**TASK TO COMPLETE**
Reproduce the entire listing exactly as written, apart from its pictures.

**SUPPLIED INFORMATION**
BEGIN

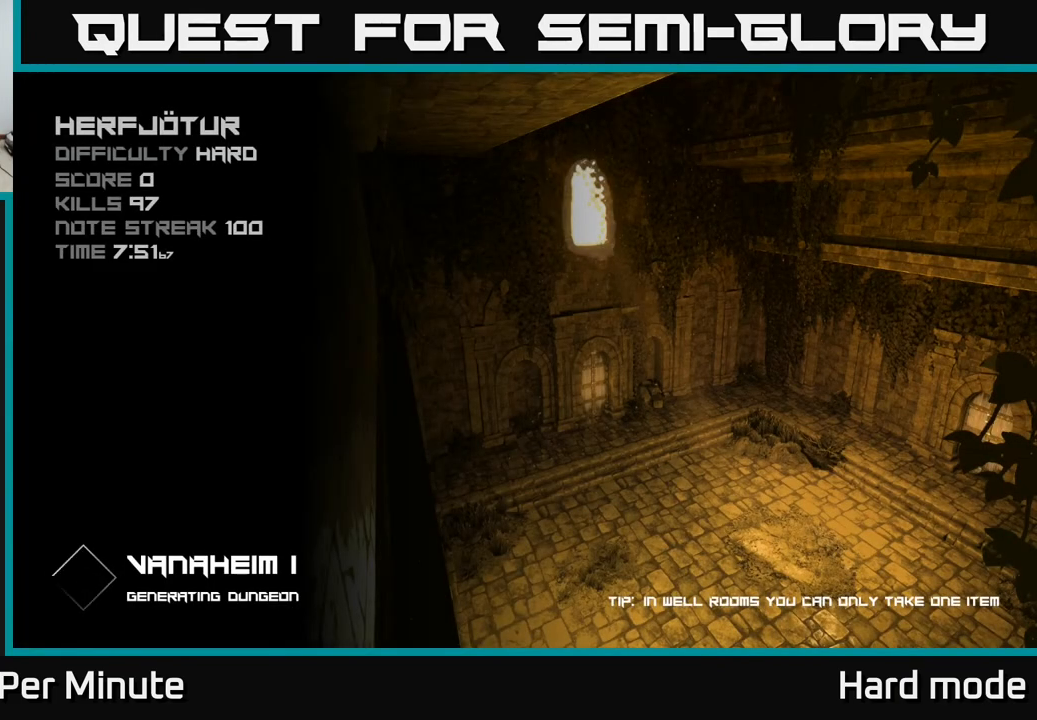
{"buttons": [], "left_stick": "up", "right_stick": "center", "events": []}
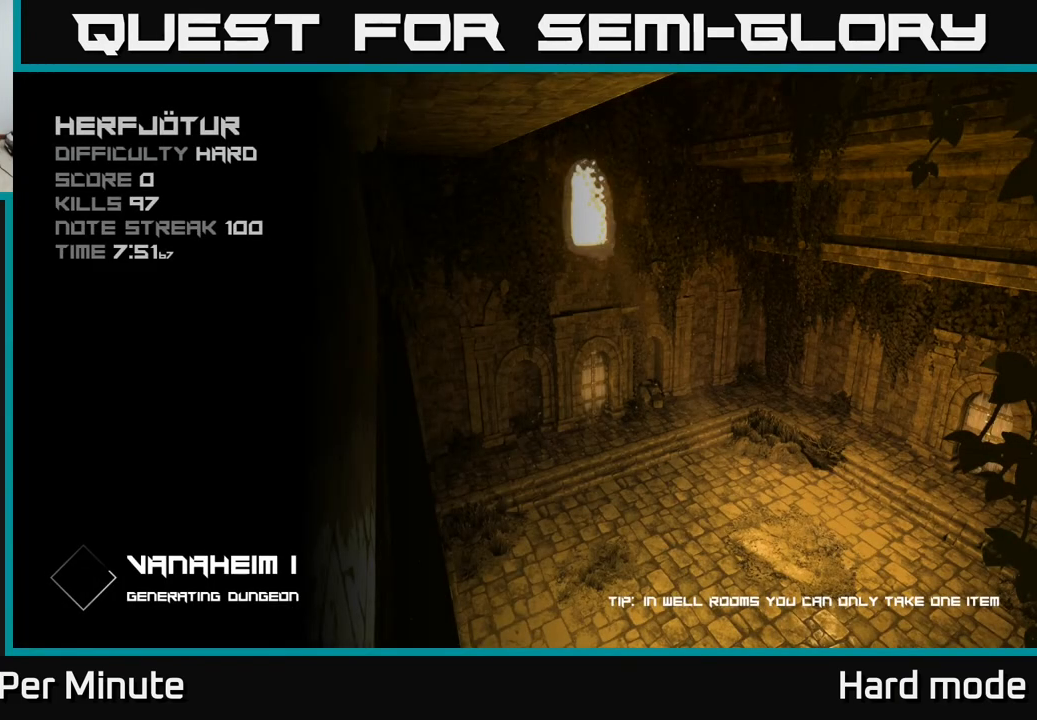
{"buttons": [], "left_stick": "up", "right_stick": "center", "events": []}
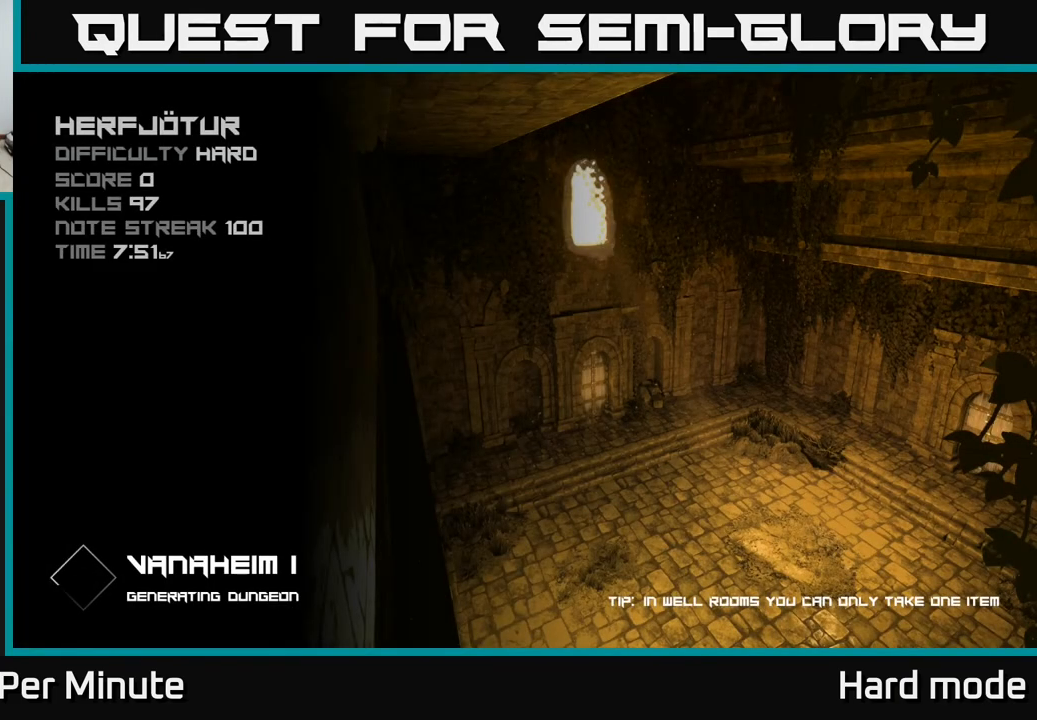
{"buttons": [], "left_stick": "up", "right_stick": "center", "events": []}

END

**RESPONSE AREA**
{"buttons": [], "left_stick": "up", "right_stick": "center", "events": []}
{"buttons": [], "left_stick": "up", "right_stick": "center", "events": []}
{"buttons": [], "left_stick": "up", "right_stick": "center", "events": []}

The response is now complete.